Total revenue for 2021 stands at 221 billion ringgit ($53.2 billion), 6.7% short of initial estimates and comparable to what the government raised in 2017. Total revenue is expected to rise by 5.9% to 234 billion ringgit ($56.4 billion) next year, which still won’t be enough to fund all the measures set out in the expansionary budget proposal.
To ease the deficit, a one-off “prosperity tax” for high-income companies with annual earnings above 100 million ringgit ($24 million) will increase the corporate tax rate from 24% to 33% for 2022. The tax hike will partly fund a 4.8 billion ringgit ($1.1 billion) allocation aimed at reducing Malaysia’s unemployment rate, which stood at 4.6% in August.
With global prices for liquefied natural gas (LNG) surging, analysts don’t rule out higher dividend contributions from state-owned companies such as national oil firm Petronas, which increased its 2021 dividends to the government to 25 billion ringgit ($6 billion) – the same amount it pledged for 2022 – from an initial target of 18 billion ringgit ($4.3 billion).
In October, Parliament approved an increase to the statutory debt limit to 65% of GDP, up from 60% previously, which Tengku Zafrul said would give authorities more wiggle room to borrow and increase funding for Covid-19 support measures. To date, Malaysia has rolled out 530 billion ringgit ($127.7 billion) worth of stimulus to soften the pandemic’s blow.
The government has on many occasions pledged its commitment to fiscal consolidation despite raising the debt ceiling for the second time in as many years. In a television interview last week, Tengku Zafrul said “pulling the brakes too fast” on an expansionary fiscal policy would inhibit the pace of Malaysia’s economic recovery.
“The slow pace of fiscal consolidation set out in the budget reflects the government’s concerns about the fragility of the recovery as well as a desire to keep the spending taps fully open ahead of the next elections, delaying any unpopular cuts/tax hikes,” said Peter Mumford, a Southeast Asia analyst with the Eurasia Group consultancy.
“Ismail is keeping his options open and could go to the polls late next year rather than wait until mid-2023, as many observers expect. The election timing will depend on the strength/pace of the economic recovery and dynamics within Ismail’s United Malays National Organization (UMNO) party and broader ruling coalition,” Mumford added.
Criticism of the budget from the Pakatan Harapan (PH) opposition coalition has been muted, with Tony Pua, PH’s economic committee chairman, remarking soon after Tengku Zafrul’s budget speech that the minister “must be commended for agreeing to adopt a series of critical measures” proposed by the opposition bloc.
In an online commentary, Pua praised the “extensive engagement” between the government and opposition on budgetary measures to improve social security and boost employment, but said the spending plan “falls short of highlighting any measures or strategies to evade an impending budget crisis in the near future.”
According to opposition leader and PH chairman Anwar Ibrahim, the opposition participated in “no fewer than 13 consultations” on the budget with the finance ministry. Under the deal struck with Anwar’s coalition in September, Ismail’s government must undertake a consultation process with the opposition on every new law it proposes.
In exchange for the government agreeing to enact a slew of welfare policies and institutional reforms sought by the opposition, PH has agreed not to obstruct the government on critical votes in Parliament that could have implications for its survival, including budgetary matters.
“PH’s key demands for the 2022 budget were mostly unspecific, making it easier for its members to back the bill (or abstain) while looking like they have secured what they want,” said Mumford. “While some measures may be tweaked during the parliamentary process, the overall size/shape of the budget is unlikely to change significantly.”

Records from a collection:
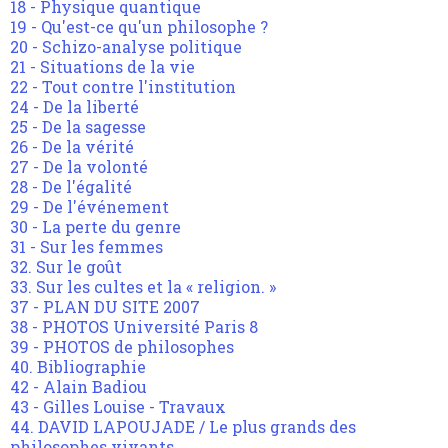
18 - Physique quantique
19 - Qu'est-ce qu'un philosophe ?
20 - Schizo-analyse politique
21 - Situations de la vie
22 - Tout contre l'institution
24 - De la liberté
25 - De la sagesse
26 - De la vérité
27 - De la volonté
28 - De l'égalité
29 - De l'événement
30 - La perte du genre
31 - Sur les femmes
32. Sur le goût
33. Sur les cultes et la « religion. »
37 - PLAN DU SITE 2007
38 - PHOTOS Université Paris 8
39 - PHOTOS de philosophes
40. Bibliographie
42 - Alain Badiou
43 - Gilles Louise - Travaux
44. DAVID LAPOUJADE / Le plus grands des
philosophes vivants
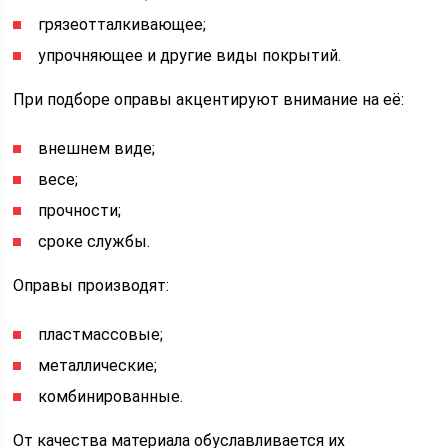
грязеотталкивающее;
упрочняющее и другие виды покрытий.
При подборе оправы акцентируют внимание на её:
внешнем виде;
весе;
прочности;
сроке службы.
Оправы производят:
пластмассовые;
металлические;
комбинированные.
От качества материала обуславливается их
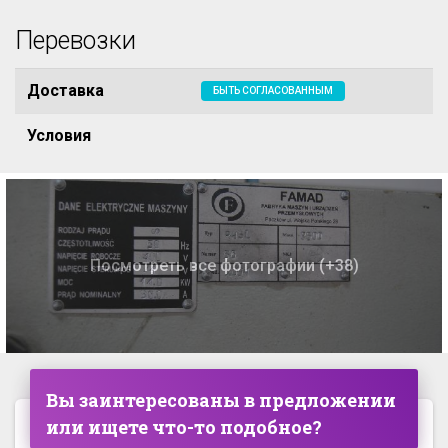
Перевозки
Доставка
БЫТЬ СОГЛАСОВАННЫМ
Условия
Посмотреть все фотографии (+38)
Вы заинтересованы в предложении
или ищете что-то подобное?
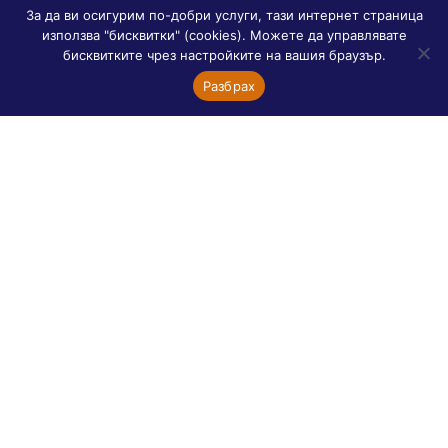
За да ви осигурим по-добри услуги, тази интернет страница
Orthodoxie
използва "бисквитки" (cookies). Можете да управлявате
Асоциация „Диалог между православни”
бисквитките чрез настройките на вашия браузър.
Православната църква днес
Разбрах
Православни храмове в Париж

Required work:
- a) For each statement, say yes or no according to the budget text and quote the words that decide it: (i) the "prosperity tax" raises the corporate tax rate from 24% to 33% for 2022; (ii) Parliament raised the statutory debt limit to 70% of GDP; (iii) Malaysia's unemployment rate was 4.6% in August.
- b) Translate this sentence from the budget text into Spanish: "To date, Malaysia has rolled out 530 billion ringgit ($127.7 billion) worth of stimulus to soften the pandemic’s blow."
- c) According to Anwar Ibrahim in the budget text, how many consultations on the budget did the opposition take part in with the finance ministry?
These lines are separate material with no connection to the budget text.

Answers to the tasks:
- a)
(i) Yes: "will increase the corporate tax rate from 24% to 33% for 2022"
(ii) No: "an increase to the statutory debt limit to 65% of GDP, up from 60% previously"
(iii) Yes: "which stood at 4.6% in August"

- b) Hasta la fecha, Malasia ha desplegado estímulos por valor de 530.000 millones de ringgit (127.700 millones de dólares) para amortiguar el golpe de la pandemia.

- c) No fewer than 13.